> [WORK INSTRUCTIONS]: Filter the entries below down to the lines that hold "FixRx".

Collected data
__________

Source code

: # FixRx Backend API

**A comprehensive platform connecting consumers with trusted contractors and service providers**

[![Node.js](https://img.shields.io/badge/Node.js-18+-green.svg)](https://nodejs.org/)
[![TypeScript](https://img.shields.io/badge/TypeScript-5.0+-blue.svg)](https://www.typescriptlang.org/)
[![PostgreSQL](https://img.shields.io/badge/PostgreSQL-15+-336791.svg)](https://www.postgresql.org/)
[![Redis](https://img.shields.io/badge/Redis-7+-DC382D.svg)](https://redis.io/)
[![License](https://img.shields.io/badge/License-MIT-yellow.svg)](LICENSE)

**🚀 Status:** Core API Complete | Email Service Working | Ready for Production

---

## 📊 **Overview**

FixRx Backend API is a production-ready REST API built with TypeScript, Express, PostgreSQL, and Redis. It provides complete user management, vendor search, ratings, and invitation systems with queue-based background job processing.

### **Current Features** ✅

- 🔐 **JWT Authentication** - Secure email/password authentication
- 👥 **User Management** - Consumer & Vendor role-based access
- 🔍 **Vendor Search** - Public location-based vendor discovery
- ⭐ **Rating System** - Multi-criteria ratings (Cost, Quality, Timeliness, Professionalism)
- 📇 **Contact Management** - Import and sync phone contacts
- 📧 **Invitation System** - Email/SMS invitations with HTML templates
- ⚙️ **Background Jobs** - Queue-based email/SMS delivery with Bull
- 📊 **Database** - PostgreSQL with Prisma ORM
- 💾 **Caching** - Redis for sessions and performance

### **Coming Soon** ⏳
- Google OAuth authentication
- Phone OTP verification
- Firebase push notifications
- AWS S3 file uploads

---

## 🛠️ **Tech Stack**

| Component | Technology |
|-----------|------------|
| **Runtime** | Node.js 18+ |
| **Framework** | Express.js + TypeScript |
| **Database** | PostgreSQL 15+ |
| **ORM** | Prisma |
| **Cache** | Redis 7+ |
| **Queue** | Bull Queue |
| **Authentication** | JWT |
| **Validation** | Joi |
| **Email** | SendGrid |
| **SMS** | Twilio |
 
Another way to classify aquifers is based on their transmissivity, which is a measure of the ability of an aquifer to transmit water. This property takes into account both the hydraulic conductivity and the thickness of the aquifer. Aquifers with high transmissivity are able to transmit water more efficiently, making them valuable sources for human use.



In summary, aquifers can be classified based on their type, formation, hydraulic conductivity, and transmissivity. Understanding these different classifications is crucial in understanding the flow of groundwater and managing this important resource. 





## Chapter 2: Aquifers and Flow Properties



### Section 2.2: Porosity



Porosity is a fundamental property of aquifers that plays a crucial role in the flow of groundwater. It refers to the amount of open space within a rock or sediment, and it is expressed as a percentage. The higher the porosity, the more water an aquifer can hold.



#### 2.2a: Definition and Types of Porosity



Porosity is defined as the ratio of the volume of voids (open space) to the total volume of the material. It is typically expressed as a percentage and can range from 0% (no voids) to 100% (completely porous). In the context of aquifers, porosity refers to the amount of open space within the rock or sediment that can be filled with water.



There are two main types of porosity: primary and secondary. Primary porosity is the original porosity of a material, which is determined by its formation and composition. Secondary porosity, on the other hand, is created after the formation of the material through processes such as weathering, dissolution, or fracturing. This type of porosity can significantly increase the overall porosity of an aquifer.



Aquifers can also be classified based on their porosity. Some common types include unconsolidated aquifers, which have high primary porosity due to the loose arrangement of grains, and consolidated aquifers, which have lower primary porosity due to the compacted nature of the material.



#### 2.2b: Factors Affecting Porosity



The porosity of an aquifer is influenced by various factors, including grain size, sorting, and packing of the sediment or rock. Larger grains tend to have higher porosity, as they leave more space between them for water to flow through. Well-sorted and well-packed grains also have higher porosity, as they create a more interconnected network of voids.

__________

> [TASK SOLUTION]:
: # FixRx Backend API
FixRx Backend API is a production-ready REST API built with TypeScript, Express, PostgreSQL, and Redis. It provides complete user management, vendor search, ratings, and invitation systems with queue-based background job processing.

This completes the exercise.